La plainte déposée à la mi-décembre par une jeune femme victime d’un accident vasculaire cérébral imputé au Méliane® (Bayer), met au jour le subterfuge des pilules dites « de 3e génération ». Pour Laure Lechertier, en charge du médicament à la Mutualité Française, ce terme relève plus du marketing que de l’innovation thérapeutique.
Pourquoi laisser sur le marché des pilules contraceptives de 3e génération et plus si, à efficacité égale, elles ont des effets indésirables plus importants ? Pourquoi les médecins ont-ils continué à les prescrire massivement alors qu’ils connaissaient les risques ? Quel rôle a joué l’industrie pharmaceutique dans cette nouvelle affaire sanitaire ?
Chaque jour la polémique sur les pilules ne cesse d’enfler, après la plainte déposée le 14 décembre par une jeune femme victime d’un accident vasculaire cérébral (AVC) imputée à la prise de Méliane® (Bayer), une pilule de 3e génération.
Nos autorités sanitaires étaient pourtant alertées de longue date sur ce risque accru des pilules de 3e génération. La Haute Autorité de santé (HAS) signalait déjà en 2002 un risque « plus important » de thrombose veineuse (caillots de sang) avec les pilules de 3e génération et plus.
Une astucieuse stratégie marketing
Dans ses conseils de bonnes pratiques, la HAS demandait aux médecins de prescrire des pilules de « 1ère et 2e générations en première intention ». Mais sous la pression des laboratoires pharmaceutiques, les médecins n’ont pas respecté ces recommandations de bonnes pratiques.
« Le terme de 3e génération est une brillante stratégie marketing des labos », estime Laure Lechertier, responsable du département Politique des produits de santé à la Mutualité Française. »Il laisse à penser que ces pilules sont moins dosées et donc mieux tolérées que celles de seconde génération. » Et c’est notamment sous l’influence des visiteurs médicaux que les médecins vont alors prescrire massivement ces pilules en première intention.
Les propositions de la Mutualité Française
Selon le progestatif utilisé – une des deux hormones contenues dans une pilule – la plupart des contraceptifs oraux ont été divisés en trois classes ou générations.

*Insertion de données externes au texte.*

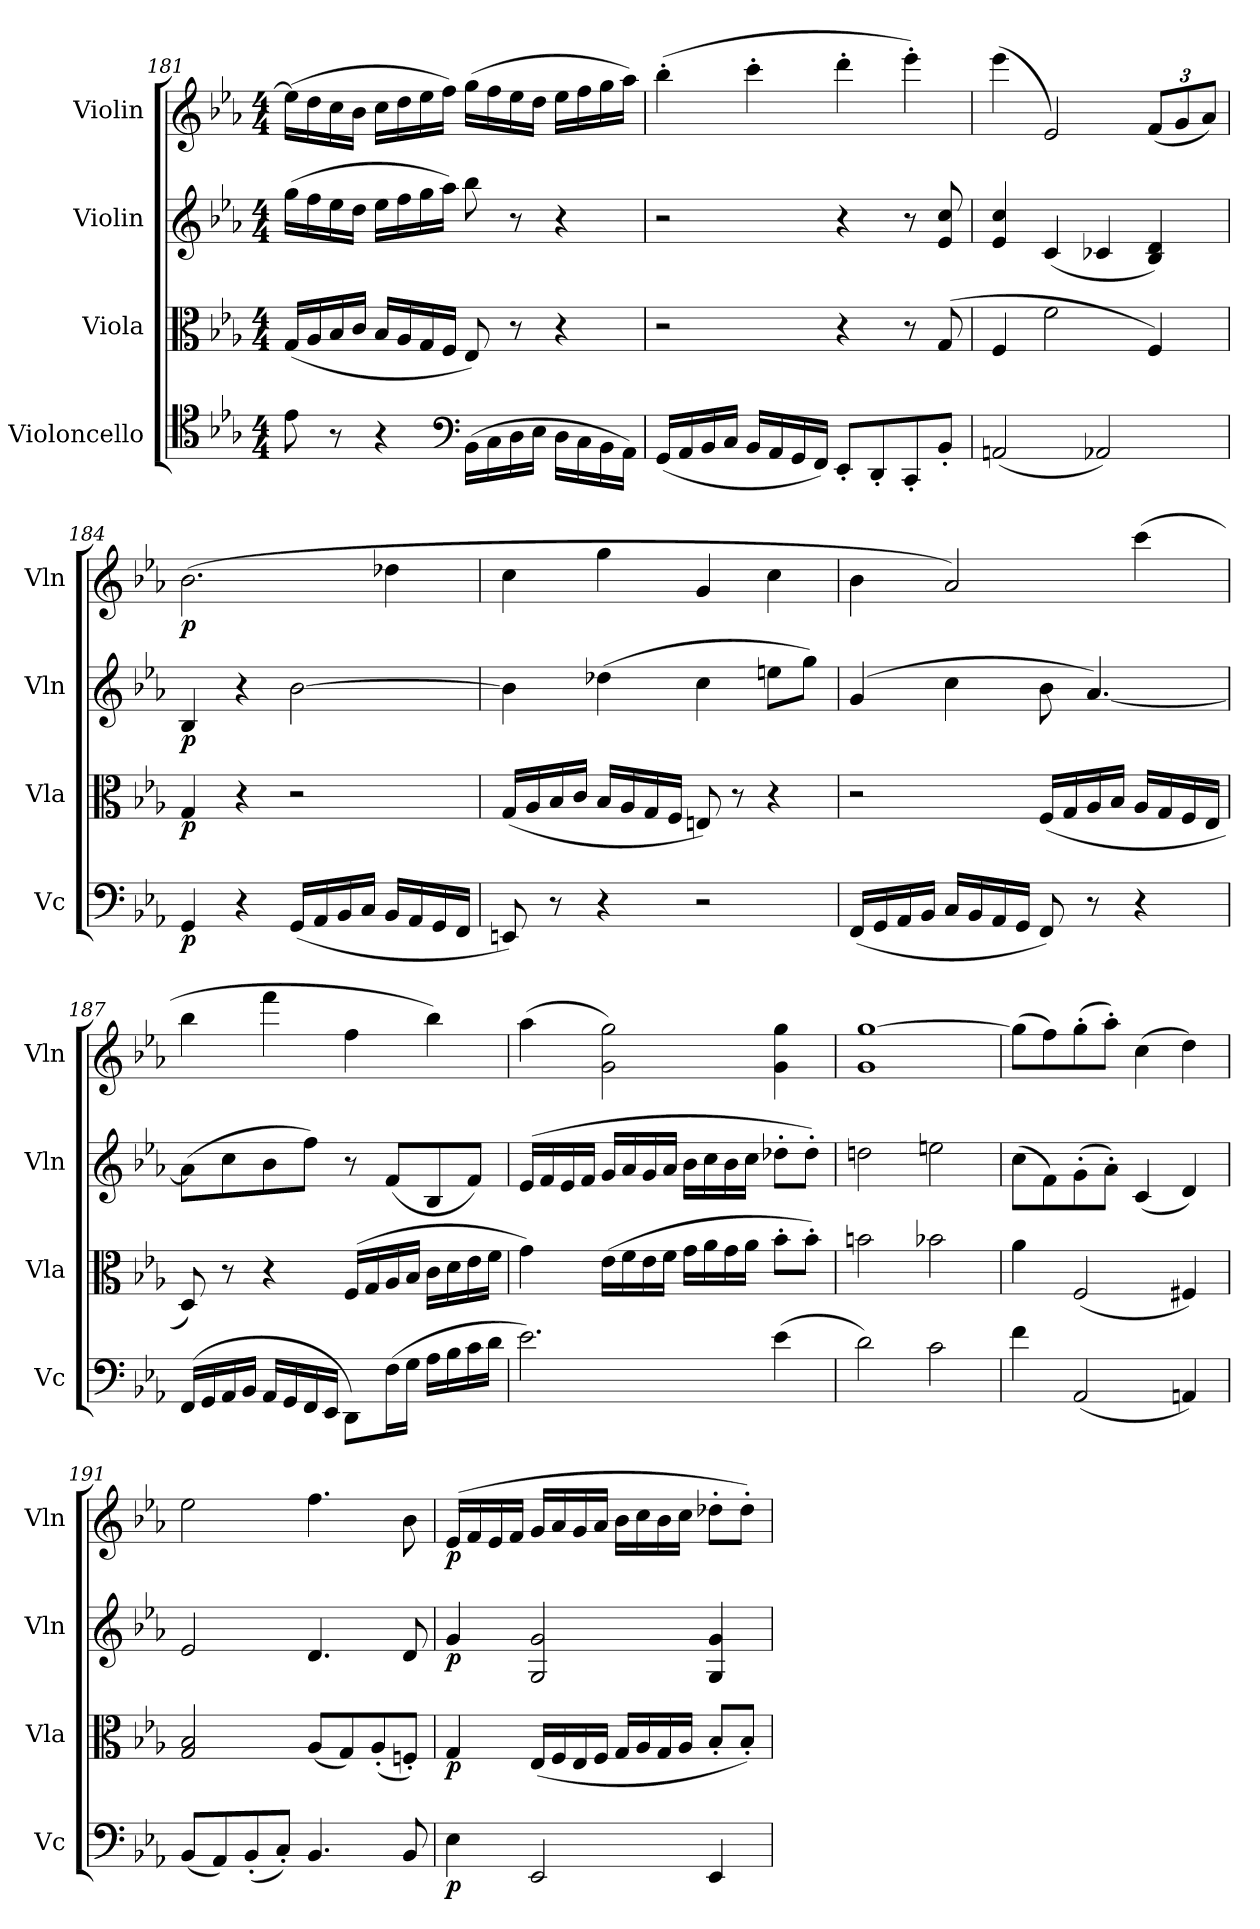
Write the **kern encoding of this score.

**kern	**dynam	**kern	**dynam	**kern	**dynam	**kern	**dynam
*part4	*part4	*part3	*part3	*part2	*part2	*part1	*part1
*staff4	*staff4	*staff3	*staff3	*staff2	*staff2	*staff1	*staff1
*I"Violoncello	*	*I"Viola	*	*I"Violin	*	*I"Violin	*
*I'Vc	*	*I'Vla	*	*I'Vln	*	*I'Vln	*
*clefC4	*	*clefC3	*	*clefG2	*	*clefG2	*
*k[b-e-a-]	*	*k[b-e-a-]	*	*k[b-e-a-]	*	*k[b-e-a-]	*
*E-:	*	*E-:	*	*E-:	*	*E-:	*
*M4/4	*	*M4/4	*	*M4/4	*	*M4/4	*
=181	=181	=181	=181	=181	=181	=181	=181
8e-\	.	(16G/LL	.	(16gg\LL	.	(16ee-\LL]	.
.	.	16A-/	.	16ff\	.	16dd\	.
8r	.	16B-/	.	16ee-\	.	16cc\	.
.	.	16c/JJ	.	16dd\JJ	.	16b-\JJ	.
4r	.	16B-/LL	.	16ee-\LL	.	16cc\LL	.
.	.	16A-/	.	16ff\	.	16dd\	.
.	.	16G/	.	16gg\	.	16ee-\	.
.	.	16F/JJ	.	16aa-\JJ)	.	16ff\JJ)	.
*clefF4	*	*	*	*	*	*	*
(16BB-\LL	.	8E-/)	.	8bb-\	.	(16gg\LL	.
16C\	.	.	.	.	.	16ff\	.
16D\	.	8r	.	8r	.	16ee-\	.
16E-\JJ	.	.	.	.	.	16dd\JJ	.
16D\LL	.	4r	.	4r	.	16ee-\LL	.
16C\	.	.	.	.	.	16ff\	.
16BB-\	.	.	.	.	.	16gg\	.
16AA-\JJ)	.	.	.	.	.	16aa-\JJ)	.
=182	=182	=182	=182	=182	=182	=182	=182
(16GG/LL	.	2r	.	2r	.	(4bb-'\	.
16AA-/	.	.	.	.	.	.	.
16BB-/	.	.	.	.	.	.	.
16C/JJ	.	.	.	.	.	.	.
16BB-/LL	.	.	.	.	.	4ccc'\	.
16AA-/	.	.	.	.	.	.	.
16GG/	.	.	.	.	.	.	.
16FF/JJ)	.	.	.	.	.	.	.
8EE-'/L	.	4r	.	4r	.	4ddd'\	.
8DD'/	.	.	.	.	.	.	.
8CC'/	.	8r	.	8r	.	4eee-'\)	.
8BB-'/J	.	(8G/	.	8e-/ 8cc/	.	.	.
=183	=183	=183	=183	=183	=183	=183	=183
(2AAn/	.	4F/	.	4e-/ 4cc/	.	(4eee-\	.
.	.	2f\	.	(4c/	.	2e-/)	.
2AA-X/)	.	.	.	4c-X/	.	.	.
.	.	4F/)	.	4B-/ 4d/)	.	(12f/L	.
.	.	.	.	.	.	12g/	.
.	.	.	.	.	.	12a-/J)	.
=184	=184	=184	=184	=184	=184	=184	=184
4GG/	p	4G/	p	4B-/	p	(2.b-\	p
4r	.	4r	.	4r	.	.	.
(16GG/LL	.	2r	.	[2b-\	.	.	.
16AA-/	.	.	.	.	.	.	.
16BB-/	.	.	.	.	.	.	.
16C/JJ	.	.	.	.	.	.	.
16BB-/LL	.	.	.	.	.	4dd-X\	.
16AA-/	.	.	.	.	.	.	.
16GG/	.	.	.	.	.	.	.
16FF/JJ	.	.	.	.	.	.	.
=185	=185	=185	=185	=185	=185	=185	=185
8EEn/)	.	(16G/LL	.	4b-\]	.	4cc\	.
.	.	16A-/	.	.	.	.	.
8r	.	16B-/	.	.	.	.	.
.	.	16c/JJ	.	.	.	.	.
4r	.	16B-/LL	.	(4dd-X\	.	4gg\	.
.	.	16A-/	.	.	.	.	.
.	.	16G/	.	.	.	.	.
.	.	16F/JJ	.	.	.	.	.
2r	.	8En/)	.	4cc\	.	4g/	.
.	.	8r	.	.	.	.	.
.	.	4r	.	8een\L	.	4cc\	.
.	.	.	.	8gg\J)	.	.	.
=186	=186	=186	=186	=186	=186	=186	=186
(16FF/LL	.	2r	.	(4g/	.	4b-\	.
16GG/	.	.	.	.	.	.	.
16AA-/	.	.	.	.	.	.	.
16BB-/JJ	.	.	.	.	.	.	.
16C/LL	.	.	.	4cc\	.	2a-/)	.
16BB-/	.	.	.	.	.	.	.
16AA-/	.	.	.	.	.	.	.
16GG/JJ	.	.	.	.	.	.	.
8FF/)	.	(16F/LL	.	8b-\	.	.	.
.	.	16G/	.	.	.	.	.
8r	.	16A-/	.	[4.a-/)	.	.	.
.	.	16B-/JJ	.	.	.	.	.
4r	.	16A-/LL	.	.	.	(4ccc\	.
.	.	16G/	.	.	.	.	.
.	.	16F/	.	.	.	.	.
.	.	16E-/JJ	.	.	.	.	.
=187	=187	=187	=187	=187	=187	=187	=187
(16FF/LL	.	8D/)	.	(8a-\L]	.	4bb-\	.
16GG/	.	.	.	.	.	.	.
16AA-/	.	8r	.	8cc\	.	.	.
16BB-/JJ	.	.	.	.	.	.	.
16AA-/LL	.	4r	.	8b-\	.	4fff\	.
16GG/	.	.	.	.	.	.	.
16FF/	.	.	.	8ff\J)	.	.	.
16EE-/JJ	.	.	.	.	.	.	.
8DD/L)	.	(16F/LL	.	8r	.	4ff\	.
.	.	16G/	.	.	.	.	.
(16F\L	.	16A-/	.	(8f/L	.	.	.
16G\JJ	.	16B-/JJ	.	.	.	.	.
16A-\LL	.	16c\LL	.	8B-/	.	4bb-\)	.
16B-\	.	16d\	.	.	.	.	.
16c\	.	16e-\	.	8f/J)	.	.	.
16d\JJ	.	16f\JJ	.	.	.	.	.
=188	=188	=188	=188	=188	=188	=188	=188
2.e-\)	.	4g\)	.	(16e-/LL	.	(4aa-\	.
.	.	.	.	16f/	.	.	.
.	.	.	.	16e-/	.	.	.
.	.	.	.	16f/JJ	.	.	.
.	.	(16e-\LL	.	16g/LL	.	2g\ 2gg\)	.
.	.	16f\	.	16a-/	.	.	.
.	.	16e-\	.	16g/	.	.	.
.	.	16f\JJ	.	16a-/JJ	.	.	.
.	.	16g\LL	.	16b-\LL	.	.	.
.	.	16a-\	.	16cc\	.	.	.
.	.	16g\	.	16b-\	.	.	.
.	.	16a-\JJ	.	16cc\JJ	.	.	.
(4e-\	.	8b-'\L	.	8dd-X'\L	.	4g\ 4gg\	.
.	.	8b-'\J)	.	8dd-'\J)	.	.	.
=189	=189	=189	=189	=189	=189	=189	=189
2d\)	.	2bn\	.	2ddn\	.	1g [1gg	.
2c\	.	2b-X\	.	2een\	.	.	.
=190	=190	=190	=190	=190	=190	=190	=190
4f\	.	4a-\	.	(8cc\L	.	(8gg\L]	.
.	.	.	.	8f\)	.	8ff\)	.
(2AA-/	.	(2F/	.	(8g'\	.	(8gg'\	.
.	.	.	.	8a-'\J)	.	8aa-'\J)	.
.	.	.	.	(4c/	.	(4cc\	.
4AAn/)	.	4F#X/)	.	4d/)	.	4dd\)	.
=191	=191	=191	=191	=191	=191	=191	=191
(8BB-/L	.	2G/ 2B-/	.	2e-/	.	2ee-\	.
8AA-/)	.	.	.	.	.	.	.
(8BB-'/	.	.	.	.	.	.	.
8C'/J)	.	.	.	.	.	.	.
4.BB-/	.	(8A-/L	.	4.d/	.	4.ff\	.
.	.	8G/)	.	.	.	.	.
.	.	(8A-'/	.	.	.	.	.
8BB-/	.	8Fn'/J)	.	8d/	.	8b-\	.
=192	=192	=192	=192	=192	=192	=192	=192
4E-\	p	4G/	p	4g/	p	(16e-/LL	p
.	.	.	.	.	.	16f/	.
.	.	.	.	.	.	16e-/	.
.	.	.	.	.	.	16f/JJ	.
2EE-/	.	(16E-/LL	.	2G/ 2g/	.	16g/LL	.
.	.	16F/	.	.	.	16a-/	.
.	.	16E-/	.	.	.	16g/	.
.	.	16F/JJ	.	.	.	16a-/JJ	.
.	.	16G/LL	.	.	.	16b-\LL	.
.	.	16A-/	.	.	.	16cc\	.
.	.	16G/	.	.	.	16b-\	.
.	.	16A-/JJ	.	.	.	16cc\JJ	.
4EE-/	.	8B-'/L	.	4G/ 4g/	.	8dd-X'\L	.
.	.	8B-'/J)	.	.	.	8dd-'\J)	.
=	=	=	=	=	=	=	=
*-	*-	*-	*-	*-	*-	*-	*-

C’est « cette appellation qui laisse entendre que les plus récentes sont préférables aux précédentes sans que ce soit avéré », précise la Haute Autorité de santé dans un avis de novembre 2012 pour lever la confusion chez les professionnels de santé.
Suite à l’affaire du Médiator®, la Mutualité Française a élaboré des recommandations pour restaurer la confiance vis-à-vis du médicament. Elle réclame notamment que « l’autorisation de mise sur la marché (AMM) des médicaments soit comparative et basée sur le progrès thérapeutique ». Dans le cas des pilules de 3e génération et plus, si la décision d’AMM avait pris en compte ce critère, elle « n’aurait donc pas dû être attribuée car elles n’apportent pas de bénéfices supplémentaires par rapport aux pilules de générations antérieures et un surrisque thromboembolique », précise Laure Lechertier.
Panique du côté des autorités sanitaires
Suite à la plainte de la jeune fille victime d’un AVC, l’Agence nationale de sécurité du médicament et des produits de santé (ANSM) s’est décidée le 21 décembre à adresser un courrier aux médecins. Sous la signature du Pr Dominique Maraninchi, son directeur général, elle rappelle aux prescripteurs que « ces contraceptifs oraux de 3e génération exposent les femmes à un risque de thrombose veineuse deux fois plus élevé que les pilules de 1e et 2e générations ».
Ce risque vasculaire (phlébites, embolies pulmonaires…) est grave mais est « rare », souligne l’ANSM : il est de l’ordre de « 4 cas pour 10.000 avec les pilules de 3e génération », contre 2 pour 10.000 avec les autres. En 2012, il est estimé à 1.000 cas par an chez les 2,5 millions de femmes prenant des pilules de 3e génération et plus, contre 500 pour les 2e générations.
Pourquoi ne pas les retirer du marché ?
De son côté, le ministère de la Santé a annoncé dans un communiqué du 3 janvier le déremboursement anticipé « des pilules contraceptives de 3e génération dès le 31 mars ». Au départ, il devait intervenir en septembre 2013, suite à l’avis de novembre de la Haute Autorité de santé.
Pour le moment, l’ANSM se contente de rappeler les bonnes pratiques aux professionnels de santé. L’agence ne veut pas suspendre du marché ces pilules de 3e génération « pour ne pas en priver les femmes qui peuvent en bénéficier en deuxième intention », a déclaré le 5 janvier le Pr Maraninchi au journal Le Monde. Elle redoute également une épidémie « de grossesses non désirées et d’IVG », en cas de suspension brutale.